Edel comes home and doesn’t notice that Ursula isn’t speaking to him. Then again, he doesn’t notice that a crapload of odd events have occurred since his new aide de camp arrived. He discovers the fish and starts yelling.
Thomas comes to the hospital to see Ingrid. He tells Annett, who’s also there, he loves her and confesses he was using Ingrid’s car for a mobile library of forbidden books. Annett is upset because everyone knows that the government forbids depressing literature to keep people happy, and maybe they have a point. Do you know anyone who reads those things and isn’t a miserable misanthrope?
Back over at Stasi HQ, Schweppenstette and Steponov are sitting down to lunch. Schweppenstette has to explain Worcester sauce to his Soviet counterpart who probably survives on a diet of vodka and potatoes. Another Stasi bigshot tells them about the explosion—which is a thing that really happened in real life—and that the notorious terrorist, Carlos the Jackal, was probably behind it. Schweppenstette remarks that Carlos had been in East Germany, and when they let him go, they gave him back his bombs but kept his detonators. The other big shot is worried that the West will now retaliate, but Schweppenstette and Steponov bond over taking it lightly. They’ll never trace it to the East, and they like keeping the West “unsettled.” They invite the other Stasi bigshot to sit down and enjoy the Worcester sauce.
Unlike on a certain American spy series that posits the civil rights movement and opposition to supporting torture in Central America were Soviet-sponsored plots, the Maison de France bombing was a real thing for which Carlos took credit and the Stasi was likely involved.
Over at the hospital, they’re running out of time and prepping Ingrid for surgery even though they’re still waiting for Martin, who finally arrives and mysteriously once again has the black shoulder bag but not the white duffel. Looks like she’ll make it!
Annett missed Martin’s entrance, having gotten a ride home in Ingrid’s car with Thomas. Why did she leave if there was a chance of Martin’s coming there and with Ingrid’s condition being so uncertain? (This feels like a bigger plot hole than the mystery of Martin’s luggage.) Yes, Lorena sort of insisted, and Annett follows orders, but still? Did she really think Martin would be a no show?
Thomas again professes his devotion and asks her to give him a chance, but she looks like she’s got other things in mind. He walks off and she checks the trunk, which is loaded with all sorts of corrupting influences, by which I mean books. What were you thinking? Do you think about your mother with that mind?
With the Phil Collins song In the Air Tonight in the background (used in the 1983 film Risky Business and in 1984 on Miami Vice), she heads over to Schweppenstette’s office. Schweppenstette, who was about to leave, has already put on his hat.
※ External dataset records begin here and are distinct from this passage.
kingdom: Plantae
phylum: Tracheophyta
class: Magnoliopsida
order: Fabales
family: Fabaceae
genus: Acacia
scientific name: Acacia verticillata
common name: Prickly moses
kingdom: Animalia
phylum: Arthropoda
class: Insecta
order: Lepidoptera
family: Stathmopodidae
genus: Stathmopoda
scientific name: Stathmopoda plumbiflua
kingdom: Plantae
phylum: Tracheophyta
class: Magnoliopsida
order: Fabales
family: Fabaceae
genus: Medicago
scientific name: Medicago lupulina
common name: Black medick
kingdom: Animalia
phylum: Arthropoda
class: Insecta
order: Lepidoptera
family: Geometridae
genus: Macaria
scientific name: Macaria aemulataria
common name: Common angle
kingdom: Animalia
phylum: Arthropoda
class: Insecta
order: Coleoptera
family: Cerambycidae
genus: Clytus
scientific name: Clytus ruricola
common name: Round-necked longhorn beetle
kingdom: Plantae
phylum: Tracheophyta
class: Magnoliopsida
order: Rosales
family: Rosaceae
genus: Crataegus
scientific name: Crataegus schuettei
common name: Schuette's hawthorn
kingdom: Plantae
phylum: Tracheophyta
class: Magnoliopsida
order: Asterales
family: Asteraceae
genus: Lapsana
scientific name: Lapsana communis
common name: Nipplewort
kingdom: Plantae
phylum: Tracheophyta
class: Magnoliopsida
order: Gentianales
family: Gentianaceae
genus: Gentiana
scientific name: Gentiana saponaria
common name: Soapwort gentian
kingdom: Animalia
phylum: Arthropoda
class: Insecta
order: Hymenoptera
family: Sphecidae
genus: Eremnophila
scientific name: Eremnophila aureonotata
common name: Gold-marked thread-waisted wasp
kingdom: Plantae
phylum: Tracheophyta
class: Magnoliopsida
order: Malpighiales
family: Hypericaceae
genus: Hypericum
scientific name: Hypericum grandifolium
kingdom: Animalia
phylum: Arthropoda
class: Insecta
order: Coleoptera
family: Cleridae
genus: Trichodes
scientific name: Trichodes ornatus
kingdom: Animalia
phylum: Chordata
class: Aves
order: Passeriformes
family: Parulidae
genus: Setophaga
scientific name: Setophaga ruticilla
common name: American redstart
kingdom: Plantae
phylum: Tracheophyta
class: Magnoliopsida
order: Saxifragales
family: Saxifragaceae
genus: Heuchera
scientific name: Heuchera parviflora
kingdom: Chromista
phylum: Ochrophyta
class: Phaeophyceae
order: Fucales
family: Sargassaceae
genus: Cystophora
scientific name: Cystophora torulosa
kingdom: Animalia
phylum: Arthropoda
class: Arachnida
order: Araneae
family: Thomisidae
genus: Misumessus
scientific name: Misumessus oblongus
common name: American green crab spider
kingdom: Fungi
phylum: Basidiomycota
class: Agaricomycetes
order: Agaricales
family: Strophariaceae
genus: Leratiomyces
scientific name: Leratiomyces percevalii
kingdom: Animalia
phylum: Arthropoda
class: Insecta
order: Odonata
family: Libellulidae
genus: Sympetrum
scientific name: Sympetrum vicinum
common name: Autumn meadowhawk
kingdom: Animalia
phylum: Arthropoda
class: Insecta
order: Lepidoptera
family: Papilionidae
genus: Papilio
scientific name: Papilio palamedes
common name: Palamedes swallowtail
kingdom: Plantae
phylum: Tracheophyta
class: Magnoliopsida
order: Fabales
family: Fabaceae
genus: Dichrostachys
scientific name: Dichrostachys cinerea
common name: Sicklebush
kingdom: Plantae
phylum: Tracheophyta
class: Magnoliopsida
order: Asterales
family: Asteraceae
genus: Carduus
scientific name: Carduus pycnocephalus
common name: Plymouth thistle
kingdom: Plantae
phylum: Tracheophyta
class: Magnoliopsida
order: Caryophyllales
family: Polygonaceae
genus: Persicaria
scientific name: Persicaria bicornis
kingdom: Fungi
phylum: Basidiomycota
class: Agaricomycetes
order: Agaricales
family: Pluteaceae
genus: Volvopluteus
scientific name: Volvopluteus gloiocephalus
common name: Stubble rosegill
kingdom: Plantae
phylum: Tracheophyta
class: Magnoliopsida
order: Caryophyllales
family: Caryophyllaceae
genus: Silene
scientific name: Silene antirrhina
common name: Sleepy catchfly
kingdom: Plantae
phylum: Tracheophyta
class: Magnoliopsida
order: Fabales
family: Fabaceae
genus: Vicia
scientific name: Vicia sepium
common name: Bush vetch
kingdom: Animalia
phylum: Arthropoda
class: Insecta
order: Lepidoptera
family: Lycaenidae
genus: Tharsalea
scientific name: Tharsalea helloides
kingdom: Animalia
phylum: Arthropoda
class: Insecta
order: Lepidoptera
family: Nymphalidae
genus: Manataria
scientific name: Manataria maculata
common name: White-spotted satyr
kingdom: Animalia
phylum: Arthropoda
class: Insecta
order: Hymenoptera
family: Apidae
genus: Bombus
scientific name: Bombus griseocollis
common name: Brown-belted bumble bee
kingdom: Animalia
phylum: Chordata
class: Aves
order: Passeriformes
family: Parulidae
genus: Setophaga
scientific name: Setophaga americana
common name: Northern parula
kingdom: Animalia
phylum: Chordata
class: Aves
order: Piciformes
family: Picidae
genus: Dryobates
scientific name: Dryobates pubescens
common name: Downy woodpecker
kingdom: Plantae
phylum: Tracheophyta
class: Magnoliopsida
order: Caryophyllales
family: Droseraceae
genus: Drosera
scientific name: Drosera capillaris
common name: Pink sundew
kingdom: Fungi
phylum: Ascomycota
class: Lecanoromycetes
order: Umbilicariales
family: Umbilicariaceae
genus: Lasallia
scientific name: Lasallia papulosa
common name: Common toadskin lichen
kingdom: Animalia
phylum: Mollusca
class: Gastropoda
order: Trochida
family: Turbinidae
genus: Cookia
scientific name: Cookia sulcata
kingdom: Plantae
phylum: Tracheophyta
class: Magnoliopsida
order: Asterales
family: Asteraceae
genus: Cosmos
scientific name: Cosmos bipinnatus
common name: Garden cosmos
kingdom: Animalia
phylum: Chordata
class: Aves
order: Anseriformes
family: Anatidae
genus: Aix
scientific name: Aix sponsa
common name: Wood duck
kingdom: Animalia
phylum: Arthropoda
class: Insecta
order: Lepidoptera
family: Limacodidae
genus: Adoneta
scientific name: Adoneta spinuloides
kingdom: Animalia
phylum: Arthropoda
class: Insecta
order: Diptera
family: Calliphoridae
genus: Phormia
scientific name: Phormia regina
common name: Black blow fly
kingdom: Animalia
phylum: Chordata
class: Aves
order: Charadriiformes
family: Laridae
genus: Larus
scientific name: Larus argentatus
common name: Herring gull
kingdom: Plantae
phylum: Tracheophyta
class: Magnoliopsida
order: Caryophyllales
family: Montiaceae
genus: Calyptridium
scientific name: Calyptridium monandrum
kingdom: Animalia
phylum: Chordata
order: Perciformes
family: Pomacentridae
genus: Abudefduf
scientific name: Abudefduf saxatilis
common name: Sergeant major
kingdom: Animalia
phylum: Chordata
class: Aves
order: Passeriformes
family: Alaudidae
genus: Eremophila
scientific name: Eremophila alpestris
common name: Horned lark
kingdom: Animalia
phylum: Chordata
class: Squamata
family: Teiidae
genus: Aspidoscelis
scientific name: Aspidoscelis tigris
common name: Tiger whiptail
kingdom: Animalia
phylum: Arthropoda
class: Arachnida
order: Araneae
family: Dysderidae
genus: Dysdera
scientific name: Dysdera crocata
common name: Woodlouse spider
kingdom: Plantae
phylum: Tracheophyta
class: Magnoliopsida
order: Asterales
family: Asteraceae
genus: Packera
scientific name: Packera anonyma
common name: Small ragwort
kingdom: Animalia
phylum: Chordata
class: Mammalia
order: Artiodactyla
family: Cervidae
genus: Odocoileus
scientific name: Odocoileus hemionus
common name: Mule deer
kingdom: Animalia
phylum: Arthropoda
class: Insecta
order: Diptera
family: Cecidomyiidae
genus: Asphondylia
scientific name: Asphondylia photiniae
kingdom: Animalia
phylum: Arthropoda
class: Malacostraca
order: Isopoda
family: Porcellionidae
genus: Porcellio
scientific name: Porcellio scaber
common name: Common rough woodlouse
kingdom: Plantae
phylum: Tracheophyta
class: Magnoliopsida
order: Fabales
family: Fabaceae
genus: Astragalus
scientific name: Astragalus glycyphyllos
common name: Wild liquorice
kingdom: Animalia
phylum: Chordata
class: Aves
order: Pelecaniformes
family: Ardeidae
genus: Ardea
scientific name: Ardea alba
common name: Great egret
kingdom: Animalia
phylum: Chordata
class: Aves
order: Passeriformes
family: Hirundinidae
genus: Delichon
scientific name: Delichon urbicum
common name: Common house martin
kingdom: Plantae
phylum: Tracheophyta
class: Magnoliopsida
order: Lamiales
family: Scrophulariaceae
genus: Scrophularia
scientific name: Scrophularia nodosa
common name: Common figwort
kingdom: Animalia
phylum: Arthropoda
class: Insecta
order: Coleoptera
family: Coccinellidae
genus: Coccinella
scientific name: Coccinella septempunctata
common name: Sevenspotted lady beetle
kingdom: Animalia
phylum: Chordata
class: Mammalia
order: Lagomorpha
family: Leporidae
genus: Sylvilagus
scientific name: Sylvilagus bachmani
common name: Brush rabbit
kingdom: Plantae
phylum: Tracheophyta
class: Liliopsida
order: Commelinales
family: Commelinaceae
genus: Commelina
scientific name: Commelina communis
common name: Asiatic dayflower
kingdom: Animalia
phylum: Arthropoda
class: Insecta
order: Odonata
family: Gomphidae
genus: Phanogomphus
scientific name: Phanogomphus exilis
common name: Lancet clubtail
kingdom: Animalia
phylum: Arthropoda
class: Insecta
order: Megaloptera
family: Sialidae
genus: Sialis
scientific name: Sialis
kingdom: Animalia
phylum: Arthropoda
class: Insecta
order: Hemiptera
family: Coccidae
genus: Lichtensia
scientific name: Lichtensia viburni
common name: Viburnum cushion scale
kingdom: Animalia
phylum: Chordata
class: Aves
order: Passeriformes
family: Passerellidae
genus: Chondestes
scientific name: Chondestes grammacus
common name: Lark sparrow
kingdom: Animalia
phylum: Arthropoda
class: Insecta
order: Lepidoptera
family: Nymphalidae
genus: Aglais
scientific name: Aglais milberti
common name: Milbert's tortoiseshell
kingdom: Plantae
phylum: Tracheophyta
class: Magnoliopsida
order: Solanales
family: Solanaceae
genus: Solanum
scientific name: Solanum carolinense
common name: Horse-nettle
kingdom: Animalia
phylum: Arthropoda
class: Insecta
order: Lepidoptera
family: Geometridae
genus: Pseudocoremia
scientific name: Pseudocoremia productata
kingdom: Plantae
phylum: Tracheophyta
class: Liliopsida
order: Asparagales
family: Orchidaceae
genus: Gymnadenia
It’s an anachronistic hat for 1983, or maybe a too hipsterish one, like the kind they wore in some New York arthouse movie, but it makes him look Heisenberg sinister, and that works. She puts a copy of 1984 in front of him and says she’ll tell him where there’s more like that if he’ll give Martin a message.
Alex has driven to West Berlin. He leaves the car and obscures his face with a hoody, which is a good thing because there are cameras clicking away as he approaches the East German border control. He walks in and tells them he’s in the West German army and there to offer his services. They tell him someone will talk to him in a minute. Can’t hardly wait ‘til next week to see who it’ll be!
Looks like Martin was ready to ditch the spy biz until Tishbier brought up his mom. Wonder if they’ll use her involvement in the library scheme to pull him back in? Thoughts? Theories?